[[ Text passage, beginning ]]

Honor 9 Lite review: Let’s just buy it!

Honor Lite 9 review

Huawei already had a decent budget phone in the Honor 7X, which was deemed to be the default competitor with the Xiaomi ‘s Redmi 5 Plus — a Redmi Note 5 in disguise — but with the launch of the Honor 9 Lite, they have taken the already fierce competition with Xiaomi to a next level in this segment.

The Honor 9 Lite is a fantastic phone — you don’t need more than one look at the phone to get that — that competes with the Xiaomi Redmi 5 Plus and the company’s own Honor 7X? But as striking as it is on the outside, does it pack enough punch on the inside too to make it your next purchase?

This is our Honor 9 Lite review.

In a nutshell

The Honor 9 Lite packs a decent hardware under a very, very beautiful body, one that is hard to not love. It is the only device that is actually a bit smaller and uses the goodness of bezel-less display panel to give you a very attractive and easy to use experience, while also performing pretty well. The imaging department is where things are left a little wanting, but that too is almost nitpicking because, for this price, it’s easily the best value for money phone in the range, if not all smartphones.

Pros

  • Splendid design
  • Very good display
  • Android Oreo
  • Small form factory, easy one-hand use
  • Performs well
  • Nice front camera
  • Face unlock coming soon

Cons

  • Rear camera could be better
  • EMUI 8.0 UI is not very pleasing

Design

Honor 9 Lite - Design

Do I even need to tell you the obvious, how gorgeous the Honor 9 Lite is? The one parameter where the Honor 9 Lite is simply excellent is the design. The novel color choice in blue-ish green, coupled with a reflective glass back and metal rim, is simply jaw-dropping to look at. One glance and you’re impressed — as simple as that.

[[ Text passage, end ]]
[[ Source material, beginning ]]

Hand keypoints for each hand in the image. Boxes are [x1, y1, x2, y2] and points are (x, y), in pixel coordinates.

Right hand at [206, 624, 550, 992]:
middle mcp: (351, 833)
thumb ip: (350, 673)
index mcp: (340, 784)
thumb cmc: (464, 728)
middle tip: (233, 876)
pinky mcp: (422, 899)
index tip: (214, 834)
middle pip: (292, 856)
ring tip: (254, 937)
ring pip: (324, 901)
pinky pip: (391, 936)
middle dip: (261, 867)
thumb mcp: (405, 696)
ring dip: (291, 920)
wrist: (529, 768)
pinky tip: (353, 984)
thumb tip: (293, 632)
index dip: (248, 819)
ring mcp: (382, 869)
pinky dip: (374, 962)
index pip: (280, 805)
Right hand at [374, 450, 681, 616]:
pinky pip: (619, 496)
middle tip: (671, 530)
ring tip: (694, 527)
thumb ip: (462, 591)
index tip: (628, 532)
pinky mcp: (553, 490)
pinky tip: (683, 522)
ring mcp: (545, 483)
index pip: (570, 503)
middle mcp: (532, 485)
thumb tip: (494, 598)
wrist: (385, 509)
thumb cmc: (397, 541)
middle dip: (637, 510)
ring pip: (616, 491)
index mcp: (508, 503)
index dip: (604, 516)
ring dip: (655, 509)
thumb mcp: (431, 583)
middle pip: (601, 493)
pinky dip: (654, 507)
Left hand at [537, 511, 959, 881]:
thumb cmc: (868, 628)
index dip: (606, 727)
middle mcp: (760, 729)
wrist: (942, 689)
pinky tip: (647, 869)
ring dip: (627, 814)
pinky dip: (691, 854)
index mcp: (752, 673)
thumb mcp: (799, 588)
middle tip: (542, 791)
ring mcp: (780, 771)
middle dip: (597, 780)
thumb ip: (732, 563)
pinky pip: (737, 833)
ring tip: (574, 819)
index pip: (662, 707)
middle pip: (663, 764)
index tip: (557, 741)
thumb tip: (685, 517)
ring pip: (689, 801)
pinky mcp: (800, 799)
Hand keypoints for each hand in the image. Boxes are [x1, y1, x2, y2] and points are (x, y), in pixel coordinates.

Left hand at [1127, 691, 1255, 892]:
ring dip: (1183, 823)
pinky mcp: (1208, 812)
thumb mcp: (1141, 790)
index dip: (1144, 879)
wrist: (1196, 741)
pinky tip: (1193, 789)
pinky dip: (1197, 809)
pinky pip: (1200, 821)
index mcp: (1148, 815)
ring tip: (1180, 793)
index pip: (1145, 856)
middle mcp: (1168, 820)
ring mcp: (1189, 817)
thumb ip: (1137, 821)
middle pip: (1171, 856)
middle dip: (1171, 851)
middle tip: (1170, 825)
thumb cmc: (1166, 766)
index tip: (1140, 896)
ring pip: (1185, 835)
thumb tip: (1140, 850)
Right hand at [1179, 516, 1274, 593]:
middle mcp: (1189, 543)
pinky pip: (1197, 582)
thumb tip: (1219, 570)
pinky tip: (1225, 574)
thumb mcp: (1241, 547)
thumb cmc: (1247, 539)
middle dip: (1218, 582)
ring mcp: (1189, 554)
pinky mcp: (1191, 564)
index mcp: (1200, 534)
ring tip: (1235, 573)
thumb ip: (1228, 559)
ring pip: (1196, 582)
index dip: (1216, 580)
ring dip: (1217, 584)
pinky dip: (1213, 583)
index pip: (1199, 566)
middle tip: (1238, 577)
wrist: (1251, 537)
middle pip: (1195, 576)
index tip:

[[ Source material, end ]]

__Task instructions__:
1. List every item that the Honor 9 Lite review gives under its "Pros" heading.
2. Answer these questions from the Honor 9 Lite review:
(a) Which two phones does the Honor 9 Lite compete with?
(b) Which area of the phone does the summary say leaves things "a little wanting"?
(c) What color does the design section give for the phone?
3. Continue the Honor 9 Lite review from the point where it stops.
The landmark coordinate records have no connection to the Honor 9 Lite review.

__Answers by task__:
1.
- Splendid design
- Very good display
- Android Oreo
- Small form factory, easy one-hand use
- Performs well
- Nice front camera
- Face unlock coming soon

2.
(a) The Xiaomi Redmi 5 Plus and the Honor 7X.
(b) The imaging department.
(c) Blue-ish green.

3.
Sure, the Honor 9 Lite is more prone to damage from falls because of the glass back, so unless that’s a concern for you, the device is just too good to resist as far as aesthetics go. A full ten-on-ten in our books.

The looks apart, the placement of the volume rocker and power button on the right, fingerprint sensor at the back which also houses the Honor logo (near-bottom) and dual camera lens (top right), is just right. Anybody trying to pick up flaw here is simply wasting his time.

Performance

Honor 9 lite performance

The Honor 9 Lite features a HiSilicon Kirin 659 octa-core processor, a Mali-T830 MP2 GPU, and runs on Android 8.0 topped with Huawei own take on the custom skins, EMUI 8.0. What that combo of hardware and software gives you is an experience that’s pretty solid, and smooth, even though not the fastest which is okay for a device in this range. That Honor 9 Lite does everything asked for in the day-to-day use effortlessly, which is in itself a great compliment.

Mind you, even a Samsung flagship like the Galaxy S8 can run into lags, so that’s not a huge deal when the phone sometimes lags a little because for the most part it carries out functions and jumps between the apps and games without batting an eye. Try the double tap on Recents key to switch between apps, and you won’t be disappointed. We’re not talking Pixel-like instant jump between the two apps, that’s simply not possible for this buddy, but it does that fast and smooth enough to not leave anything to complain of.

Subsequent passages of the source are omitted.